SELECTED EXCERPT →

──────────────────────────────

Rheumatoid arthritis (RA; Table 1) is a chronic systemic autoimmune disorder primarily affecting synovial joints, characterized by persistent inflammation, progressive cartilage and bone destruction, and substantial functional disability if left untreated (Figure 1). Beyond articular manifestations, RA is increasingly recognized as a multisystem disease with wide-ranging comorbidities. Among these, cardiovascular disease (CVD) represents a leading cause of premature morbidity and mortality [1]. Epidemiological studies have consistently shown that patients with RA face a 1.5–2-fold higher risk of myocardial infarction, stroke, and cardiovascular death compared to the general population, a burden that cannot be fully explained by traditional risk factors such as hypertension, diabetes, or smoking [2]. Instead, chronic systemic inflammation, dysregulated immune pathways, and disease-related metabolic alterations appear to accelerate atherogenesis, placing CVD at the forefront of extra-articular RA complications. Within this context, lipoprotein(a) [Lp(a)] has emerged as a potential mediator of excess cardiovascular risk [3,4]. Lp(a) is a genetically determined low-density lipoprotein (LDL)–like particle in which apolipoprotein B-100 (apoB-100) is covalently bound to apolipoprotein(a) [apo(a)]. This unique structure confers pro-atherogenic, pro-thrombotic, and pro-inflammatory properties. Elevated plasma Lp(a) levels have been robustly established as an independent, causal risk factor for CVD in the general population, supported by large epidemiological cohorts and Mendelian randomization studies [5]. However, its role in the specific context of RA remains incompletely understood. Early investigations suggested that Lp(a) may be elevated in RA patients and linked to both inflammation and cardiovascular events, yet methodological inconsistencies and limited sample sizes prevented firm conclusions. More recently, advances in genetic, molecular, and biomarker research have reinvigorated interest in Lp(a), particularly as a mechanistic bridge between autoimmunity, vascular inflammation, and accelerated atherosclerosis [3,6].

──────────────────────────────

DATA SECTION →
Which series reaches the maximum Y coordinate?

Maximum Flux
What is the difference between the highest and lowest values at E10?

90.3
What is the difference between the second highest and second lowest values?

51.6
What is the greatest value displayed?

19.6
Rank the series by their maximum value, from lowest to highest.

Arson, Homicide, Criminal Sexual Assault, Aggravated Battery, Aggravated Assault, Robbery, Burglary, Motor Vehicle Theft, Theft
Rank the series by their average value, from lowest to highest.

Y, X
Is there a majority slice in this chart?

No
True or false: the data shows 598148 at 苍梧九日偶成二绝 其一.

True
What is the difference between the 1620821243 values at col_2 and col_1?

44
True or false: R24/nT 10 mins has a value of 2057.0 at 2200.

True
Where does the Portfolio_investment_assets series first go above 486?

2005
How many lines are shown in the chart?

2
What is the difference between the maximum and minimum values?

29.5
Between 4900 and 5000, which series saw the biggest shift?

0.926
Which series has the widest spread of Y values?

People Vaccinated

──────────────────────────────

WHAT THE TASK ASKS → Reproduce the full passage on rheumatoid arthritis and lipoprotein(a) word for word, keeping every citation bracket and punctuation mark unchanged.

WRITTEN SOLUTION →
Rheumatoid arthritis (RA; Table 1) is a chronic systemic autoimmune disorder primarily affecting synovial joints, characterized by persistent inflammation, progressive cartilage and bone destruction, and substantial functional disability if left untreated (Figure 1). Beyond articular manifestations, RA is increasingly recognized as a multisystem disease with wide-ranging comorbidities. Among these, cardiovascular disease (CVD) represents a leading cause of premature morbidity and mortality [1]. Epidemiological studies have consistently shown that patients with RA face a 1.5–2-fold higher risk of myocardial infarction, stroke, and cardiovascular death compared to the general population, a burden that cannot be fully explained by traditional risk factors such as hypertension, diabetes, or smoking [2]. Instead, chronic systemic inflammation, dysregulated immune pathways, and disease-related metabolic alterations appear to accelerate atherogenesis, placing CVD at the forefront of extra-articular RA complications. Within this context, lipoprotein(a) [Lp(a)] has emerged as a potential mediator of excess cardiovascular risk [3,4]. Lp(a) is a genetically determined low-density lipoprotein (LDL)–like particle in which apolipoprotein B-100 (apoB-100) is covalently bound to apolipoprotein(a) [apo(a)]. This unique structure confers pro-atherogenic, pro-thrombotic, and pro-inflammatory properties. Elevated plasma Lp(a) levels have been robustly established as an independent, causal risk factor for CVD in the general population, supported by large epidemiological cohorts and Mendelian randomization studies [5]. However, its role in the specific context of RA remains incompletely understood. Early investigations suggested that Lp(a) may be elevated in RA patients and linked to both inflammation and cardiovascular events, yet methodological inconsistencies and limited sample sizes prevented firm conclusions. More recently, advances in genetic, molecular, and biomarker research have reinvigorated interest in Lp(a), particularly as a mechanistic bridge between autoimmunity, vascular inflammation, and accelerated atherosclerosis [3,6].